MonitoringViewModelBase vm = console; // base-typed reference
vm.StopMonitoring();                  // calls base only; clearConsole path never runs

In the current codebase all call sites use the derived-class type (ConsoleViewModel / PerformanceViewModel) directly, so there is no functional bug today.
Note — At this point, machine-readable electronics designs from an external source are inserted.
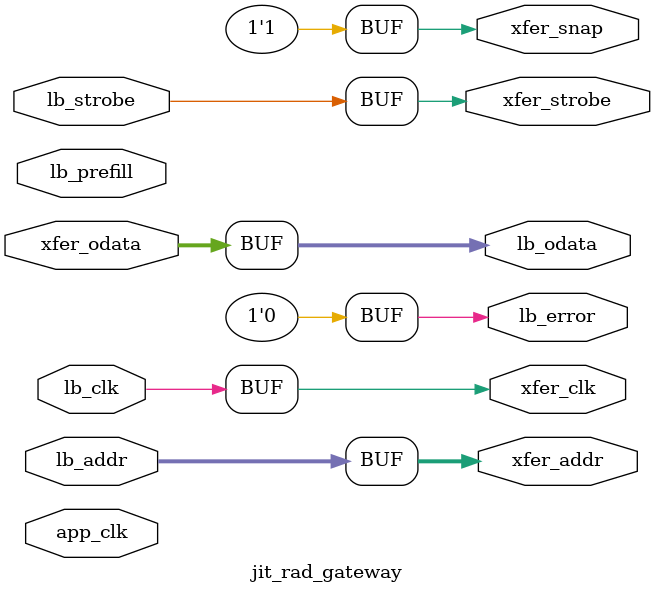
<source format=v>
`timescale 1ns / 1ns


module jit_rad_gateway #(
	parameter dw = 32,
	parameter passthrough = 1
) (
	// basic localbus hookup
	input lb_clk,
	input [3:0] lb_addr,
	input lb_strobe,
	output [dw-1:0] lb_odata,
	// control
	input lb_prefill,
	output lb_error,
	input app_clk,
	// to application mux
	output xfer_clk,
	output xfer_snap,
	output xfer_strobe,
	output [3:0] xfer_addr,
	input [dw-1:0] xfer_odata
);

generate if (passthrough) begin : thru
	// Zero-footprint option, that doesn't solve CDC problems
	assign xfer_clk = lb_clk;
	assign xfer_strobe = lb_strobe;
	assign xfer_addr = lb_addr;
	assign lb_odata = xfer_odata;
	assign lb_error = 0;
	assign xfer_snap = 1;  // doesn't really work
end else begin : buffer
	// Actually separate lb_clk domain from xfer_clk domain
	// Takes a bit more than 17 xfer_clk cycles to fill the
	// dpram with a snapshot of the mux results, after which
	// the lb_clk read process can just grab data from the dpram.
	assign xfer_clk = app_clk;
	wire app_prefill;
	flag_xdomain trig(
		.clk1(lb_clk), .flagin_clk1(lb_prefill),
		.clk2(app_clk), .flagout_clk2(app_prefill));
	assign xfer_snap = app_prefill;
	//
	reg buff_we=0;
	reg [3:0] addr1=0, addr2=0;
	wire app_running = |addr1;
	reg app_running_r=0;
	assign xfer_strobe = app_prefill | app_running;
	always @(posedge app_clk) begin
		if (app_prefill | app_running) addr1 <= addr1 + 1;
		buff_we <= xfer_strobe;
		addr2 <= addr1;
		app_running_r <= app_running;
	end
	assign xfer_addr = addr1;
	dpram #(.aw(4), .dw(dw)) buff(
		.clka(app_clk), .addra(addr2), .wena(buff_we), .dina(xfer_odata),
		.clkb(lb_clk), .addrb(lb_addr), .doutb(lb_odata));
	//
	reg lb_pending=0, lb_running=0;
	always @(posedge lb_clk) lb_running <= app_running_r;  // CDC
	always @(posedge lb_clk) begin
		if (lb_prefill) lb_pending <= 1;
		if (lb_running) lb_pending <= 0;
	end
	assign lb_error = (lb_prefill | lb_strobe) & (lb_pending | lb_running);
end endgenerate

endmodule

</source>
The concern is:

  1. The intent is unclear to readers — a virtual base method plus a similarly-named (but non-override) derived method looks like a bug waiting to happen.
  2. The new keyword is missing, so the compiler emits warning CS0108 in projects that promote warnings to errors.
  3. Any future refactor that starts to treat instances polymorphically (interface introduction, command routing, test double) will silently lose the reset behavior.

Suggested fix

Pick one of:

Option 1 — override without the parameter, add a separate reset entry point:

// base
public virtual void StopMonitoring() { ... }

// derived
public override void StopMonitoring() { base.StopMonitoring(); }
public void StopMonitoringAndClear() { StopMonitoring(); ResetConsole(true); }

Option 2 — make the base virtual method take the flag:

// base
public virtual void StopMonitoring(bool clearView = false)
{
    _monitoringCts?.Cancel();
    Interlocked.Exchange(ref _isMonitoringFlag, 0);
    _timer?.Stop();
}

// derived
public override void StopMonitoring(bool clearView = false)
{
    base.StopMonitoring(clearView);
    if (clearView) ResetConsole(true);
}

Option 2 is cleaner because it matches the way both derived classes are already calling it (StopMonitoring(false)) at ConsoleViewModel:162 and PerformanceViewModel:74.